Whether the pen truly is mightier than the sword is a topic best left to scholarly debate, but there can be little doubt that it is capable of wreaking havoc, as a recent dispute over the estate of a Biggin Hill couple amply demonstrates.
The facts of the case are simple enough – a husband and wife instructed a solicitor to make wills for them in identical terms (known as "mirror" wills), which he did, and the couple returned together to complete the formalities. So far, so good. What then occurred was a basic error which had serious consequences – the wills were mixed up and the husband ended up with the wife’s will to sign, and vice versa.

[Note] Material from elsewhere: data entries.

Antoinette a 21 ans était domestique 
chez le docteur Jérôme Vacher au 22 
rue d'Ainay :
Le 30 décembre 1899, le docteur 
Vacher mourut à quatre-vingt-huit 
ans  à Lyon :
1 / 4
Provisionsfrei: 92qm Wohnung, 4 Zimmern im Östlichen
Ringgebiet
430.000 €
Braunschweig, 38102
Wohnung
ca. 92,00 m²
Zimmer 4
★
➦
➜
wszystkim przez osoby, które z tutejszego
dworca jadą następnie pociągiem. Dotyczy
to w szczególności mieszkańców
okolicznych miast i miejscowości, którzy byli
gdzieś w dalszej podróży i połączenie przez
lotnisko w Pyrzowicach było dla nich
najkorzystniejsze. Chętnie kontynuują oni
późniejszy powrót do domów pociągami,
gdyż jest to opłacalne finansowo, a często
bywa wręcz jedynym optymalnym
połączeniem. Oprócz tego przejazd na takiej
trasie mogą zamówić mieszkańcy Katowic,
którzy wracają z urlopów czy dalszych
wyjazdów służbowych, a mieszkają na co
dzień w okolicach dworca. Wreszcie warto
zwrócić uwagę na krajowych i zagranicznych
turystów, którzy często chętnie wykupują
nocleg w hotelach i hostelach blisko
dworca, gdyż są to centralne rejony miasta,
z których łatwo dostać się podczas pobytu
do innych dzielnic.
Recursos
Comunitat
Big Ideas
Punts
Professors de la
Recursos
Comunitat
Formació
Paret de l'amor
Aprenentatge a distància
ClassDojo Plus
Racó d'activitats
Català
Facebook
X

No one spotted the error and the couple proceeded to sign each other’s wills instead of their own. The wills were then put away. The wife died and everything went to the husband without needing to use her will. It was only on the death of the husband that the error was discovered.

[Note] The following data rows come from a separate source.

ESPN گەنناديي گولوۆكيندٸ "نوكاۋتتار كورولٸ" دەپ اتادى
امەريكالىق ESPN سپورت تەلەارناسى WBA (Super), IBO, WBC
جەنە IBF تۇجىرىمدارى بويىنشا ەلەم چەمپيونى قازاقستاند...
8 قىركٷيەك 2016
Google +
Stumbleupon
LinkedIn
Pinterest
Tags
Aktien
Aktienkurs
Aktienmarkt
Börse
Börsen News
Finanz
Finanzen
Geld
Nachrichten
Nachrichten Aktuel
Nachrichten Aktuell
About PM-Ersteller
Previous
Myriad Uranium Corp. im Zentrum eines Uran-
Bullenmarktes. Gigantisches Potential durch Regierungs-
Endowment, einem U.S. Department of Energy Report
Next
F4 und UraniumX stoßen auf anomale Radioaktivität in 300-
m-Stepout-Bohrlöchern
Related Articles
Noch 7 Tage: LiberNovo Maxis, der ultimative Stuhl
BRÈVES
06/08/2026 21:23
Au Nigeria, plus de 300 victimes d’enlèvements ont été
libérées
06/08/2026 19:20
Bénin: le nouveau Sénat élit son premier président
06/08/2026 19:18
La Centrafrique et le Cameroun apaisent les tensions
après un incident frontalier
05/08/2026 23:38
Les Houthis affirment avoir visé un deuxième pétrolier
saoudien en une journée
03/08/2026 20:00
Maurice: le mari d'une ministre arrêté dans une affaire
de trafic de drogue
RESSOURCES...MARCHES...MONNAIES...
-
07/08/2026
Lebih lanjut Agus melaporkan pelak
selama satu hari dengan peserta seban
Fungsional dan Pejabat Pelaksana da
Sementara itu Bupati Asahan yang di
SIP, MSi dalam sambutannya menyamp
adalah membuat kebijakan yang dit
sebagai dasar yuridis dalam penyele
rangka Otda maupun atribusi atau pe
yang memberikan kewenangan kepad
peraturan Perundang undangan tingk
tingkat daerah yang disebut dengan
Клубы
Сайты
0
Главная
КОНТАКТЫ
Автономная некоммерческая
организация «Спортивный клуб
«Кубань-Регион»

There then followed 7 years of litigation, which was resolved only after a trip to the highest Court in the land, the Supreme Court, taking in the High Court and the Court of Appeal along the way.
The reason why the error was important is that the couple wanted to leave everything to a man whom they treated as their son, but was not a relative at all. They had 2 adult children of their own, from whom they were estranged, and who stood to inherit their estate under the law of intestacy if the husband’s will was held to be ineffective.

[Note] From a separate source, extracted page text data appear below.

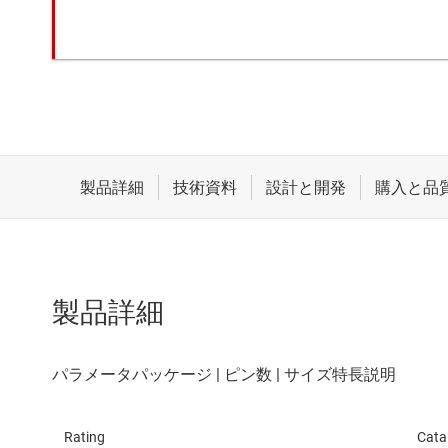
製品詳細
Rating
Cata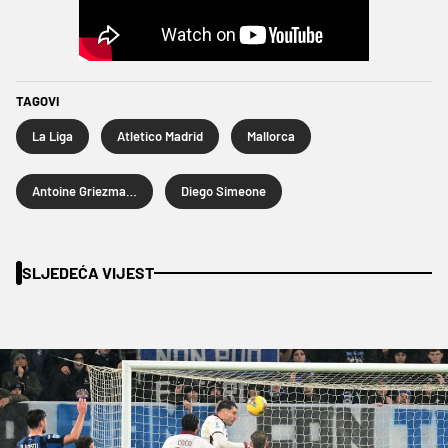
TAGOVI
La Liga
Atletico Madrid
Mallorca
Antoine Griezmann
Diego Simeone
SLJEDEĆA VIJEST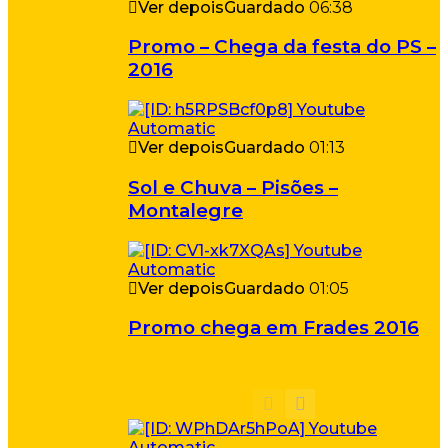
Ver depois
Guardado
06:38
Promo – Chega da festa do PS –
2016
Ver depois
Guardado
01:13
Sol e Chuva – Pisões –
Montalegre
Ver depois
Guardado
01:05
Promo chega em Frades 2016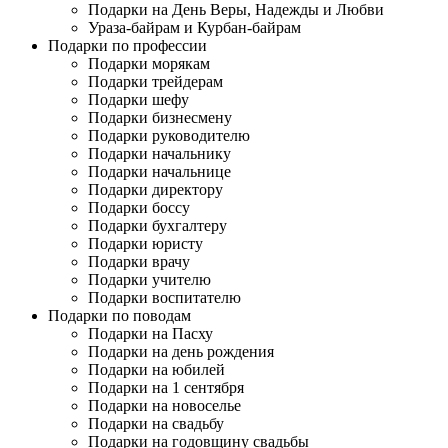
Подарки на День Веры, Надежды и Любви
Ураза-байрам и Курбан-байрам
Подарки по профессии
Подарки морякам
Подарки трейдерам
Подарки шефу
Подарки бизнесмену
Подарки руководителю
Подарки начальнику
Подарки начальнице
Подарки директору
Подарки боссу
Подарки бухгалтеру
Подарки юристу
Подарки врачу
Подарки учителю
Подарки воспитателю
Подарки по поводам
Подарки на Пасху
Подарки на день рождения
Подарки на юбилей
Подарки на 1 сентября
Подарки на новоселье
Подарки на свадьбу
Подарки на годовщину свадьбы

The end result was that the will was upheld and the intended beneficiary did inherit the estate as the couple had planned, but this was in no way a foregone conclusion – he had already lost at the original trial of the case and in the Court of Appeal.
7 years of stressful and no doubt very expensive litigation, all down to that mighty pen!
This unfortunate case underlines the crucial importance of always checking important documents carefully before signing. In the case of a will, to do anything less may well be storing up serious problems for the very person you are looking to benefit.